Published on April 18th, 2014 | by James Ayre1
Safer, More-Efficient Storage Of Hydrogen With New Ceramic Materials
April 18th, 2014 by James Ayre
Hydrogen may soon become far easier (and safer) to store, thanks to the development of a new class of ceramic materials by researchers at the University of California, San Diego.
The new materials are composed of a mixture of calcium hexaboride, strontium, and barium hexaboride — this is the first time that such compounds have been made. Importantly, these new compounds can be produced using a rather simple and low-cost method — combustion synthesis.
One of the great advantages to the (potential) use of these new materials is that they can be manufactured faster and cheaper than the materials currently in use can be. The research is still in the proof of concept stage, though, so some unknowns remain. The work is a collaboration between UC San Diego, Alfred University in upstate New York and the University of Nevada, Reno.

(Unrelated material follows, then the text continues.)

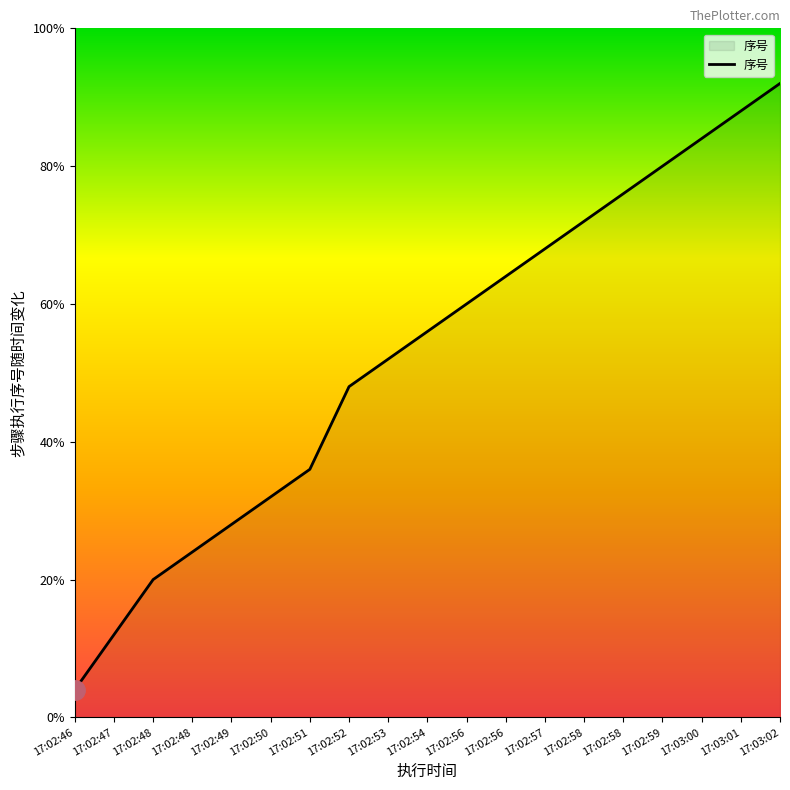

Is this an area chart (filled region under the line)?

Yes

“We are looking for solid materials that can store and release hydrogen easily,” stated Olivia Graeve, a professor at the Jacobs School of Engineering at UC San Diego. “Storing hydrogen has become increasingly important as hydrogen fuel cells become more popular power sources in industry and elsewhere. But hydrogen, the lightest element on the periodic table, is difficult to store. It tends to diffuse through the walls of pressurized tanks. It also needs to be compressed in order to occupy manageable amounts of space when stored.”

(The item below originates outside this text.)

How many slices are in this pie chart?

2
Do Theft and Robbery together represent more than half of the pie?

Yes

The press release from the University of California – San Diego provides more:
The resulting ceramics are essentially crystalline structures in a cage of boron. To store hydrogen, the researchers would swap the calcium, strontium and boron with hydrogen atoms within the cage.
Engineers mixed boron with metal nitrates and organic fuels, such as urea, in a box furnace at temperatures below 400 degrees Celsius — roughly 750 degrees Fahrenheit — cooler than a commercial pizza oven. The nitrates and organic fuels ignite, generating heat that then drives the reaction without the need for an external source of power. This method is known as combustion synthesis.
“It’s a very simple, nice process,” Graeve noted.